EXERCISE DESCRIPTION -
Copy out the entire listing below exactly, but without its pictures.

MATERIAL TO PROCESS -
┏━━
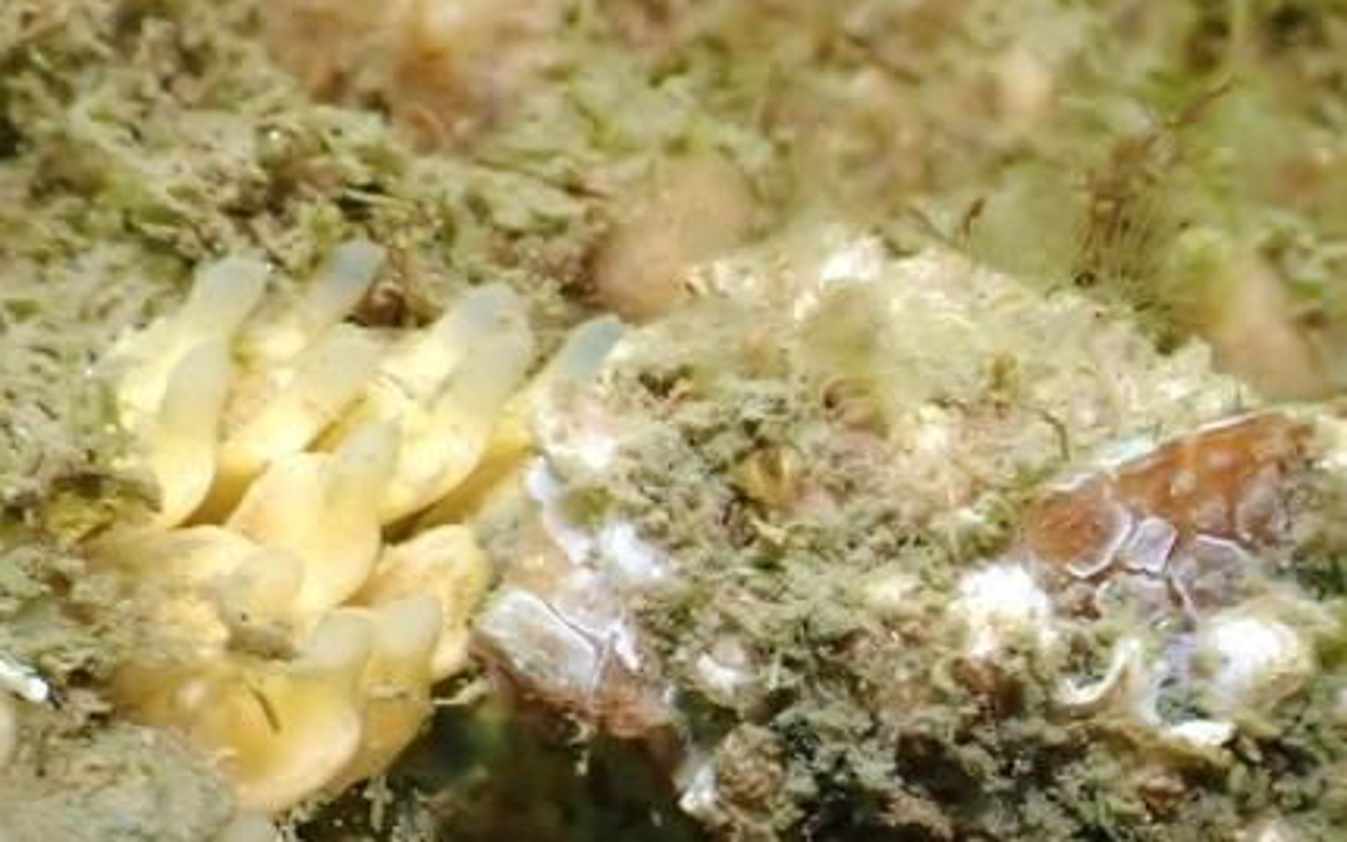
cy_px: 588
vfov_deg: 21.2
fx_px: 2239
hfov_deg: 33.4
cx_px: 785
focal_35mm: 61
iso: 400
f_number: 10
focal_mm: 6.83
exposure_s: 1/100
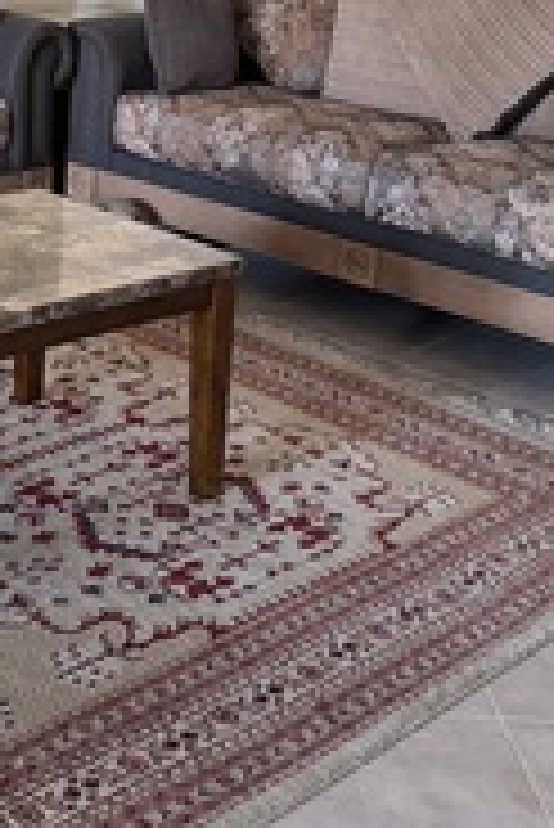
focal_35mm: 62
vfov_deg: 31.1
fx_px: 1428
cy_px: 106
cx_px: 34
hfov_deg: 21.4
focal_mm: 6.76
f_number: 1.78
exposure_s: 1/60
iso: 320
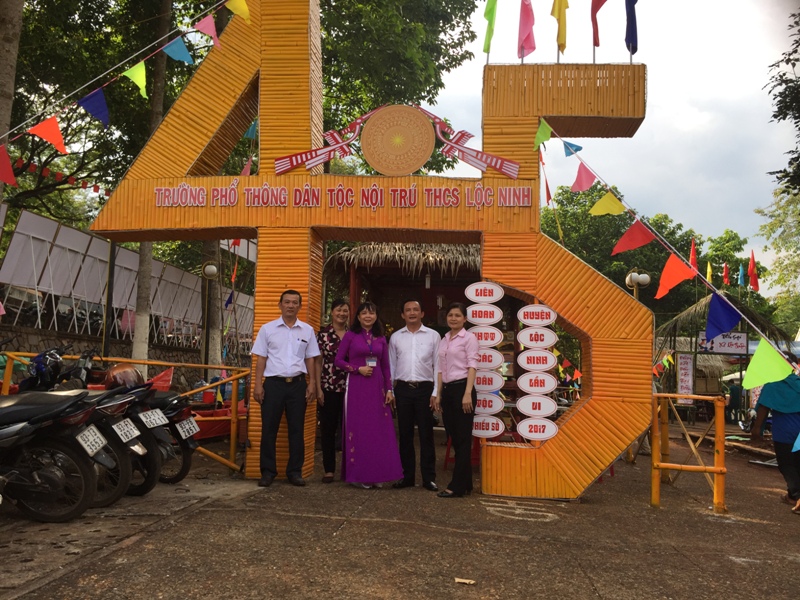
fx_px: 670
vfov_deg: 48.2
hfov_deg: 61.7
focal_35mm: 29
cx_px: 400
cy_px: 300
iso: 32
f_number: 2.2
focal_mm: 4.15
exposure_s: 1/608
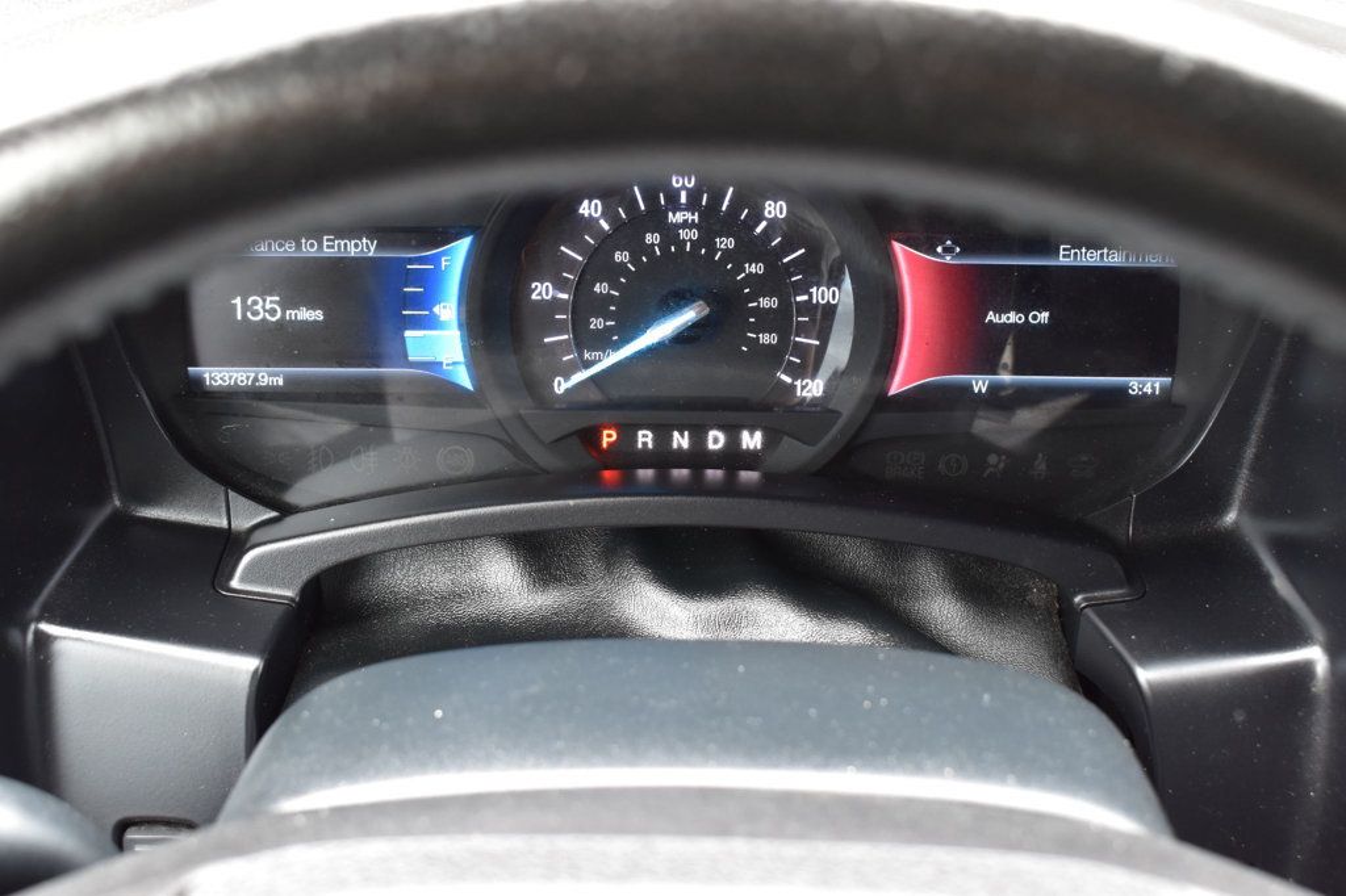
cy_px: 448
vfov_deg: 28.9
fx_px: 1738
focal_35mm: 46
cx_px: 673
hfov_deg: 42.3
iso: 720
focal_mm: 31
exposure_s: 1/15
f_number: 6.3
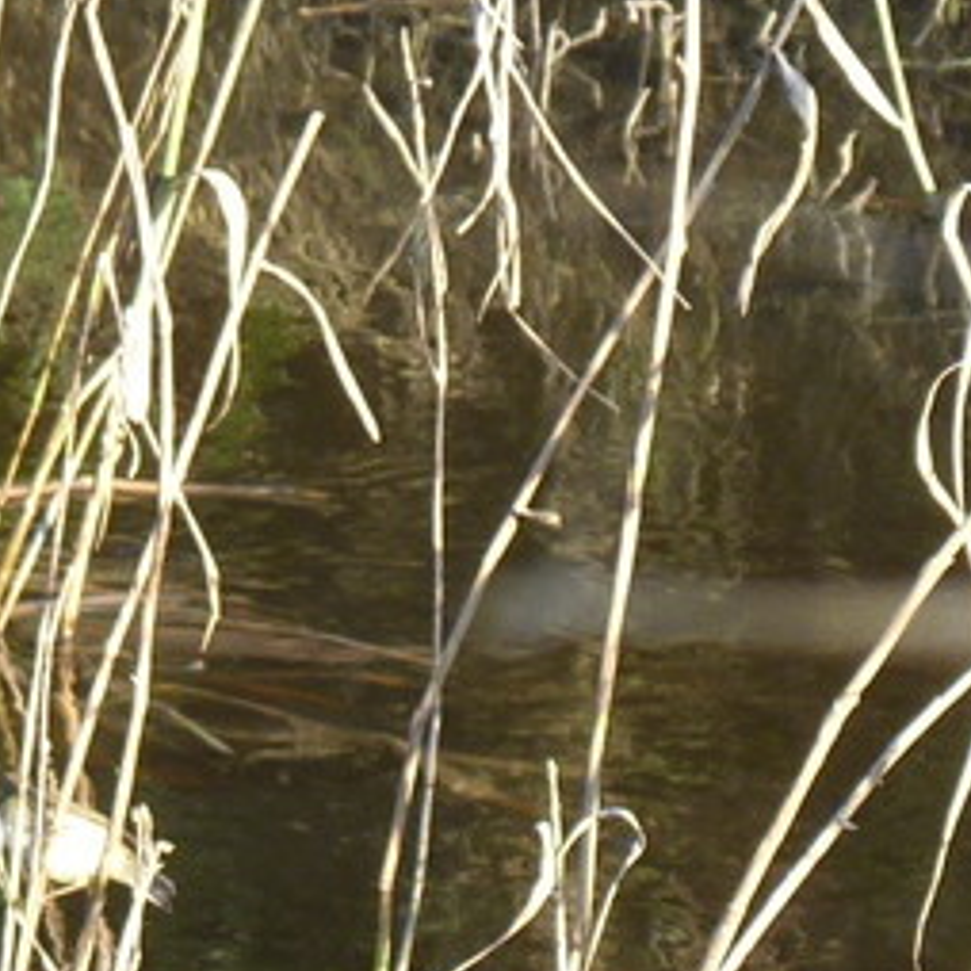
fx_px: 27102
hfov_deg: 2.1
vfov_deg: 2.1
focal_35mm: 854
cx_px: 19
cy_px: 1327
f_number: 3.7
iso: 80
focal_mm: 34.2
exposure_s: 1/80
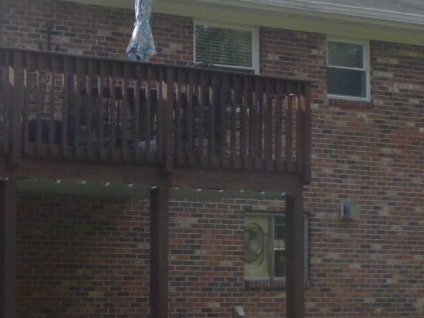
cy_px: 144
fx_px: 1544
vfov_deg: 11.8
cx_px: -92
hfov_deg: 15.1
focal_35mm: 126
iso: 100
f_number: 3.3
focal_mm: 5
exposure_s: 1/500
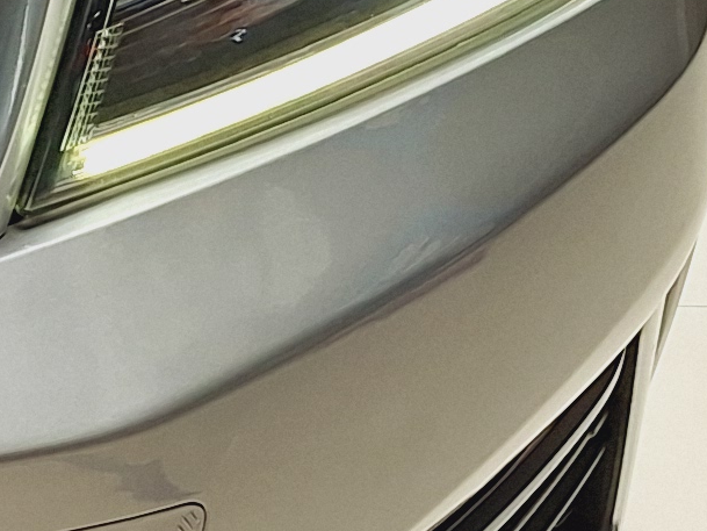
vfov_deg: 9.5
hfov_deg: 10.9
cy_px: -136
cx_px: -960
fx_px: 3146
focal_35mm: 154
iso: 40
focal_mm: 5.54
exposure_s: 1/105
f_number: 1.8
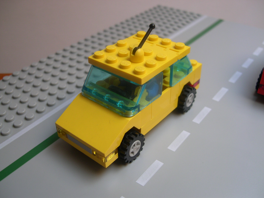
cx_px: 132
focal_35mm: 38
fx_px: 290
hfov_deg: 49.0
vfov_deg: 37.7
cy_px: 99
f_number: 2.8
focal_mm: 8
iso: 100
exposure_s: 1/41.8
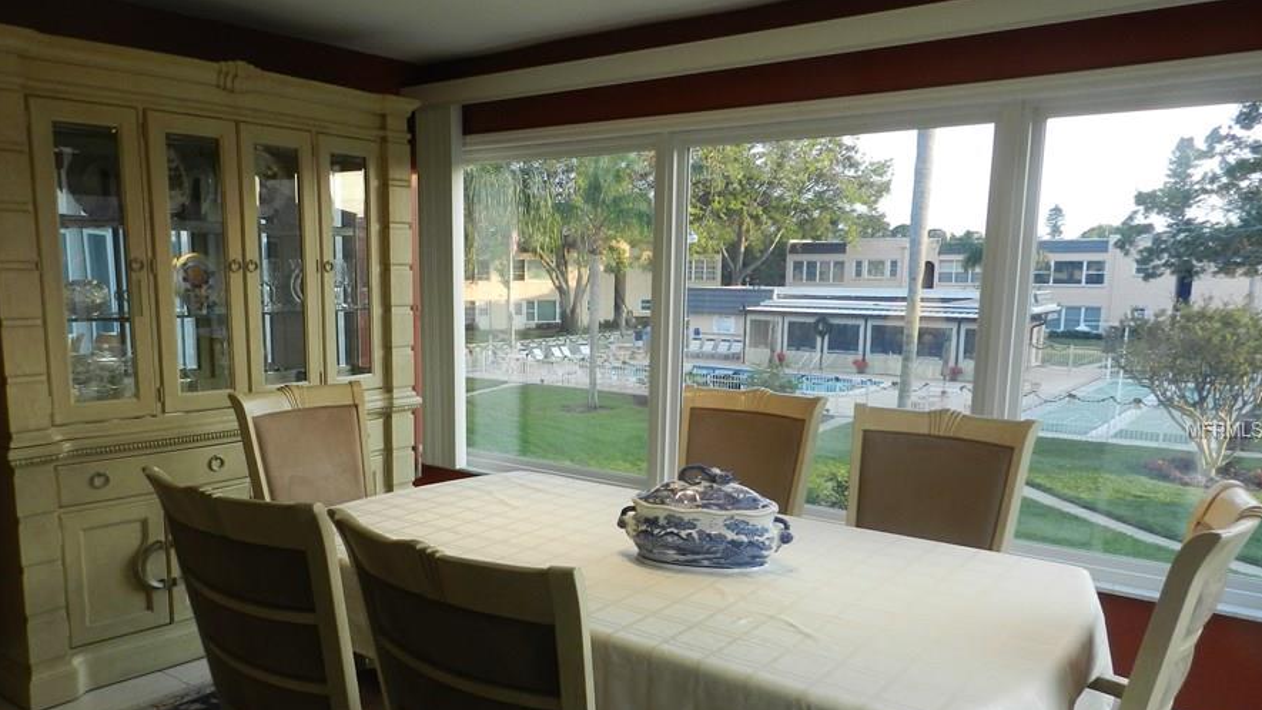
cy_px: 431
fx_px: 971
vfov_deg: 40.0
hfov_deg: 65.8
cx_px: 542
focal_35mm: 29
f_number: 3.4
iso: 160
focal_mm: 4
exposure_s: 1/80
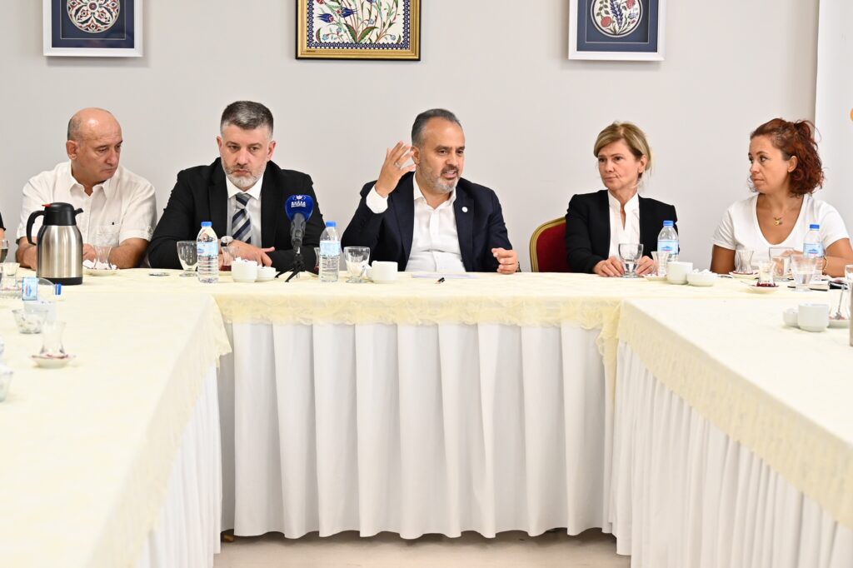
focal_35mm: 93
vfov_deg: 14.7
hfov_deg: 21.9
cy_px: 284
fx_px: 2203
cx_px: 426
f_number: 3.5
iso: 800
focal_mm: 62
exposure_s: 1/160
┗━━
TASK RESULT -
cy_px: 588
vfov_deg: 21.2
fx_px: 2239
hfov_deg: 33.4
cx_px: 785
focal_35mm: 61
iso: 400
f_number: 10
focal_mm: 6.83
exposure_s: 1/100
focal_35mm: 62
vfov_deg: 31.1
fx_px: 1428
cy_px: 106
cx_px: 34
hfov_deg: 21.4
focal_mm: 6.76
f_number: 1.78
exposure_s: 1/60
iso: 320
fx_px: 670
vfov_deg: 48.2
hfov_deg: 61.7
focal_35mm: 29
cx_px: 400
cy_px: 300
iso: 32
f_number: 2.2
focal_mm: 4.15
exposure_s: 1/608
cy_px: 448
vfov_deg: 28.9
fx_px: 1738
focal_35mm: 46
cx_px: 673
hfov_deg: 42.3
iso: 720
focal_mm: 31
exposure_s: 1/15
f_number: 6.3
fx_px: 27102
hfov_deg: 2.1
vfov_deg: 2.1
focal_35mm: 854
cx_px: 19
cy_px: 1327
f_number: 3.7
iso: 80
focal_mm: 34.2
exposure_s: 1/80
cy_px: 144
fx_px: 1544
vfov_deg: 11.8
cx_px: -92
hfov_deg: 15.1
focal_35mm: 126
iso: 100
f_number: 3.3
focal_mm: 5
exposure_s: 1/500
vfov_deg: 9.5
hfov_deg: 10.9
cy_px: -136
cx_px: -960
fx_px: 3146
focal_35mm: 154
iso: 40
focal_mm: 5.54
exposure_s: 1/105
f_number: 1.8
cx_px: 132
focal_35mm: 38
fx_px: 290
hfov_deg: 49.0
vfov_deg: 37.7
cy_px: 99
f_number: 2.8
focal_mm: 8
iso: 100
exposure_s: 1/41.8
cy_px: 431
fx_px: 971
vfov_deg: 40.0
hfov_deg: 65.8
cx_px: 542
focal_35mm: 29
f_number: 3.4
iso: 160
focal_mm: 4
exposure_s: 1/80
focal_35mm: 93
vfov_deg: 14.7
hfov_deg: 21.9
cy_px: 284
fx_px: 2203
cx_px: 426
f_number: 3.5
iso: 800
focal_mm: 62
exposure_s: 1/160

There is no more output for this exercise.